Neşeli, kendinden emin ses tonu evde yankılanırken saframdan yükselen acı suyun genzime tırmandığını hissettim.

"Biliyorsun, görüşmeyeli epey oldu. Beni özleyeceğini düşündüm."

Bakışlarımı Kuzey'e çevirdim. Onu okumak istiyordum ama yüzünün kıyıları güneşli bir gündeki denizler kadar sakindi. Aklından ne geçirdiğini anlamak imkansızdı. Sinirlendiyse bile belli etmeden sakince cevap verdi.

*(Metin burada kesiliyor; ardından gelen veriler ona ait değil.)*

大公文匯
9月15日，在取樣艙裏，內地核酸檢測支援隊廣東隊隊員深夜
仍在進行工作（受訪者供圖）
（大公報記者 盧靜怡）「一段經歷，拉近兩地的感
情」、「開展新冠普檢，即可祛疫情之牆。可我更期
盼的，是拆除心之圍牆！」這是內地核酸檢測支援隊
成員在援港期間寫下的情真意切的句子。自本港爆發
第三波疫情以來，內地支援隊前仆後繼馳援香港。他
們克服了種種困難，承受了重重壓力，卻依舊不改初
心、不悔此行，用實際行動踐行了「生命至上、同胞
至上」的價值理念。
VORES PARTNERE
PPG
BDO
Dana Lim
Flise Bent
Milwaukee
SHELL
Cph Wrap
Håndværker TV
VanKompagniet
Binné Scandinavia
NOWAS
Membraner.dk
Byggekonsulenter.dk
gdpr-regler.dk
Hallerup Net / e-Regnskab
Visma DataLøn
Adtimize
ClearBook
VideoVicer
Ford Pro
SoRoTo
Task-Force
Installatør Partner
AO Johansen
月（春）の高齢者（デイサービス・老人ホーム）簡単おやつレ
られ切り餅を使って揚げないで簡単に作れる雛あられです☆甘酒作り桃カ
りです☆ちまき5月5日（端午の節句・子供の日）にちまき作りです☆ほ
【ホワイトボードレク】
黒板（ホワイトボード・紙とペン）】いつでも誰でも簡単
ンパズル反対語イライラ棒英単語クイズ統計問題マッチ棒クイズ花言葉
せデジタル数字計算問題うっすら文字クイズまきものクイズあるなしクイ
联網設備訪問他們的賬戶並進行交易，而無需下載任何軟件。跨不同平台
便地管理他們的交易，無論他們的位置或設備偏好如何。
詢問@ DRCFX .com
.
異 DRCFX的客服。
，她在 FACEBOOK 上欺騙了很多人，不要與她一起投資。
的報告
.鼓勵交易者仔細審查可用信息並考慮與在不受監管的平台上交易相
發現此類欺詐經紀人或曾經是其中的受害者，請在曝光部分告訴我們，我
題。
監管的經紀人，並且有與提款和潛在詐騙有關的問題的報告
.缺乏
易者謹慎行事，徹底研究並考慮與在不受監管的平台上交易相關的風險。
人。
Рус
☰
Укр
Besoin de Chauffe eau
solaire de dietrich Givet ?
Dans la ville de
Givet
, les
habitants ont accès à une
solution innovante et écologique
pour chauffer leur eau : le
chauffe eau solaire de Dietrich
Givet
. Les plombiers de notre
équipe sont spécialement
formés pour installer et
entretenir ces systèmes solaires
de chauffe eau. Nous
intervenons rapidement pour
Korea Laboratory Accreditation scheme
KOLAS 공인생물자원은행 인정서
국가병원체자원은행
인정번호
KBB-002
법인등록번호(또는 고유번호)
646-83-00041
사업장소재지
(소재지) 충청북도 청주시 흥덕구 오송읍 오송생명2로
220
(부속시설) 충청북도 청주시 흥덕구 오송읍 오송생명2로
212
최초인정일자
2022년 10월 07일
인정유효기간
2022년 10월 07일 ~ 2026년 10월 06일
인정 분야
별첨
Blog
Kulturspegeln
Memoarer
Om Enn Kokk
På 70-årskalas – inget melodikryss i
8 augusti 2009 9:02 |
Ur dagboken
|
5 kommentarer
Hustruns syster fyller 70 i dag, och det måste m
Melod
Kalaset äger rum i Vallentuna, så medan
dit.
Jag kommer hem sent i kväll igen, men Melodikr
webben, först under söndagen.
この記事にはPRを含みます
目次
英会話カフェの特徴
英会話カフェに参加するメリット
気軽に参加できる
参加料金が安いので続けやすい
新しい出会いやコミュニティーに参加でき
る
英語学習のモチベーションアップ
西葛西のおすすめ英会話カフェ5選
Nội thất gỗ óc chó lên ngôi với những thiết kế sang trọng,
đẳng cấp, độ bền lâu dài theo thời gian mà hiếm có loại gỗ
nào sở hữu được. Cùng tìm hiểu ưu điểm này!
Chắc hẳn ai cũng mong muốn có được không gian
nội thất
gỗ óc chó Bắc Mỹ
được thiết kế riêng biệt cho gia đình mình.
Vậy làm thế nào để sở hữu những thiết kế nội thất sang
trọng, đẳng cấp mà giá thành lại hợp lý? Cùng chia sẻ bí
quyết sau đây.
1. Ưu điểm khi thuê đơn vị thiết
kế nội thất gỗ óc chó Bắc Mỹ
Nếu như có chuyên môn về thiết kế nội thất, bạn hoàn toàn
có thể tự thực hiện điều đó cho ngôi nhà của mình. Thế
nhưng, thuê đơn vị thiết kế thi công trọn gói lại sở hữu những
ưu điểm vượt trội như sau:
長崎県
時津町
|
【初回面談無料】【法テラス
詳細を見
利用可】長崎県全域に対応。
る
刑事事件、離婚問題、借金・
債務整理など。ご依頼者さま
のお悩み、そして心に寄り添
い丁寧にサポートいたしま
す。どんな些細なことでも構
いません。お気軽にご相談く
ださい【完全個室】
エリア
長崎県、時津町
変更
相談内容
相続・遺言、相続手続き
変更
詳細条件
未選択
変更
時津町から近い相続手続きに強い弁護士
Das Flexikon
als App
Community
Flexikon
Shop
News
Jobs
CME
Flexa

"Barlas... Gelip bir kahvemi içmeye ne dersin?"

Telefondan bir gülme tınısı yükseldi ama o kadar kuvvetli değildi. Atakan'ın cesur hamleleri vardı ve bir şekilde Kuzey'le başa çıkabileceğini düşünüyordu. Ya da yaptığı her neyse, Kuzey'i karşısına almaya değeceğini... Yine de Kuzey kadar kendisine güvenmediğini hissedebiliyordum.

"Beste'nin telefonu elinde olduğuna göre onu öldürdün ve kanıtları yok etmeye çalışıyorsun?"

"Belki de..."

Bu sefer Atakan'ın gülüşü daha canlıydı.

"Onu öldürmediğine bahse girebilirim. Sen bunu yapamazsın. Zaten pek kolay lokma değil, ha?"

Kuzey sessizliğini korurken bakışları bana ve elimdeki bıçağa kaydı. 'Bunu görebiliyorum' demek istercesine tek kaşı havalandı ve sol dudağının yanında hafif, alaycı bir kıvrım belirdi.

"Elinde çok değerli bir şeyimi tuttuğunu sanıyorsun değil mi? Vazgeçemeyeceğim, onu almak için senin karşına çıkacak kadar aptallık yapacağım birini?"

"Aslında sanmıyorum, bundan eminim. Yine de sende o cesareti göremiyorum Barlas."

Hattın diğer ucundan bıkkınlık ve alay karışımı bir nefes sesi duyuldu.

"Ah Kuzey ah, hep böyle kendinden emindin sen..." Güldü ve devam etti. "Elinde değerli hiçbir şey yok. Beste'yi öldürt gitsin. Beni asla bulamayacaksın. Belki de bu iflah olmaz özgüvenin kaybettiriyordur sana..."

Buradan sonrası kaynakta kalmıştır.